In statistical modelling, data are frequently deficient in a variety of ways. One major deficiency arises
when certain observations are completely unavailable. Another deficiency commonly encountered in
practice, especially with survival data, is the data sample’s being length-biased, meaning that the
probability of selecting an observation from the population is proportional to the time from the initiation
event to the failure event. The main interests of this project are to combine quantile regression (QR)

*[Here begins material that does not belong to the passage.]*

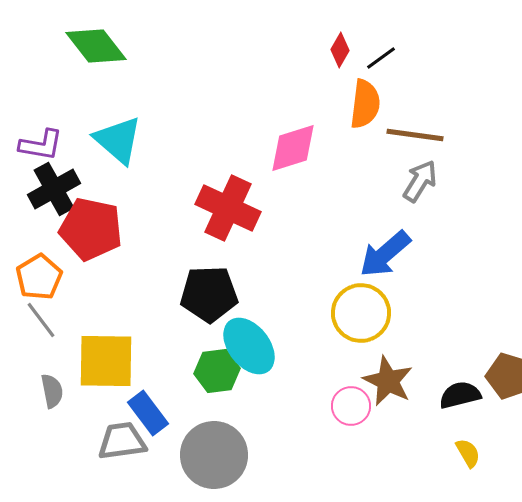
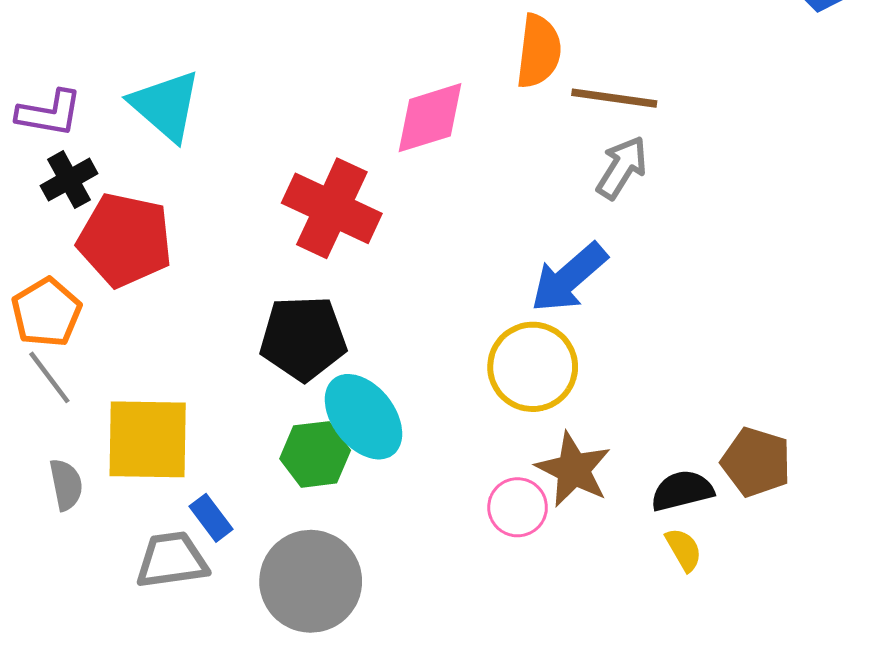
black cross: (54, 189) -> (69, 180), size x0.7
blue rectangle: (148, 413) -> (211, 518), size x0.7
yellow semicircle: (468, 453) -> (684, 550), moved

analysis with the above mentioned forms of deficient data. These topics are not well-developed in the
existing literature.
In spite of the arsenal of tools that are available for mitigating the effects of missing data, the
preponderance of these tools emphasizes conditional mean estimation. In contrast, few studies have
examined the case when the goal is to estimate conditional quantiles. This is unfortunate because QR is
now an indispensable tool for statistical research. Remarkably, the handful of methods available for
handling missing data in QR all have the common weakness of being incapable of treating unobserved
response and covariates simultaneously. The majority of these methods also rely on the strong
assumption of identically distributed errors, and many of them do not have sound theoretical
underpinnings. Obviously, these shortcomings represent severe limitations of the methods’ usefulness. A
key reason for the absence of a “quantile counterpart” to the many techniques developed for conditional
mean modeling with missing data is that QRs are based on non-smooth criterion functions. This latter
feature poses significant technical challenges when one attempts to establish optimality properties of the
methods in the quantile setting.
The proposed study considers as a primary focus three methods for handling missing data in a QR setting.
These include the inverse probability weighting (IPW) method, estimating equation projection (EEP)
method and a combination of both. Some of these approaches have been developed for conditional mean
modelling only very recently and it is by no means trivial to extend them to QR contexts due to the
aforementioned technical challenges. We have spent considerable time and efforts exploring these
technical issues and found that they may be overcome using techniques that draw on results of empirical
process. Moreover, our proposed methods can handle missing data in the response and/or the covariates,
and they possess optimal properties even under non-identical error terms. We think these results
represent fairly significant advances and decide to apply for funding to complete the work. There is also a
need to develop a resampling method for obtaining the asymptotic variances of estimators. The requested
amount is mainly for the recruitment of a research assistant to carry out simulation and real data analysis.
The second focus area of this study is on the treatment of length-biased data in QR modelling. The studies
on modelling conditional quantiles of survival times have proliferated in recent years, but few studies
consider data length-biasedness in conjunction and those that do all assume a linear functional relationship
between the survival time and covariates. We propose to use a varying-coefficient QR approach. One
important strength of our approach, besides the usual flexibility offered by the varying coefficients, is that
we need not assume the censoring variable being distributed independently of the covariates or failure
times. We have already worked out some of the key theoretical properties of the method but have yet to
complete the numerical analysis. We combine this second topic with the first on missing data in one single
project because they two constitute a cohesive group in that we can derive the properties of the QR
estimators using similar analytic and computational techniques.